The DV-as-the-leading-cause-of-injury legend soon became a dependable applause line as President Bill Clinton and senators Olympia Snowe and Ron Wyden joined in the sing-along.

And sure enough, look at the Security and Financial Security Act that Rep. Roybal-Allard of California introduced just a few months ago. Peruse the bill's findings, and once again you see the lie standing straight and tall: "Violence against women has been reported to be the leading cause of physical injury to women."

Once such myths are embedded in the national psyche, they become ferociously difficult to remove. Take a Department of Health and Human Services website that once featured the "Domestic Violence is the leading cause of injury to women" claim.

"It took two years, letters from a congressman, and an inquiry from a Senator's office, plus numerous letters, which mostly went unanswered, for an undersecretary at HHS to finally respond that maybe 'the' leading cause was erroneous, but it was 'a' leading cause. The truth, of course, is that is was neither," recounts an exasperated Philip Cook. "Eventually the HHS removed the statement from its Website site but refused to issue a retraction, even after eight years of perpetrating an outrageously false 'health' statement."

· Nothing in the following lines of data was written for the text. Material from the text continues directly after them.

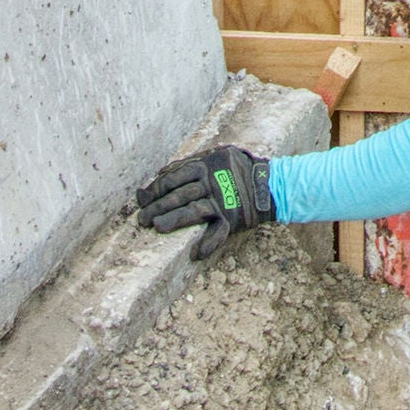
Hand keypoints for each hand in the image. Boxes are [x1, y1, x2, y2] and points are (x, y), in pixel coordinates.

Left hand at [136, 144, 272, 260]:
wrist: (267, 184)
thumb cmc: (237, 168)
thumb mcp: (216, 156)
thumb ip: (190, 163)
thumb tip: (161, 173)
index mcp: (205, 165)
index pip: (173, 177)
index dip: (155, 189)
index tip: (142, 199)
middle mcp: (212, 182)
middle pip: (179, 195)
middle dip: (157, 207)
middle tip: (141, 219)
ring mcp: (222, 201)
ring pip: (194, 211)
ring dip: (174, 221)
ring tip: (157, 228)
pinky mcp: (232, 218)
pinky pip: (219, 232)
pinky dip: (209, 244)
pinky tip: (196, 253)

Curious to know what are the leading causes of injury to women? Here they are: unintentional falls, car accidents, and overexertion. Domestic violence did not even make the list: http://mchb.hrsa.gov/whusa08/hstat/hi/pages/226i.html

So relax ladies, everything you've heard about the "epidemic" of domestic violence is mostly hype calculated to stampede you into divorcing your husband and voting for yet another taxpayer-funded, ideologically-charged abuse reduction program.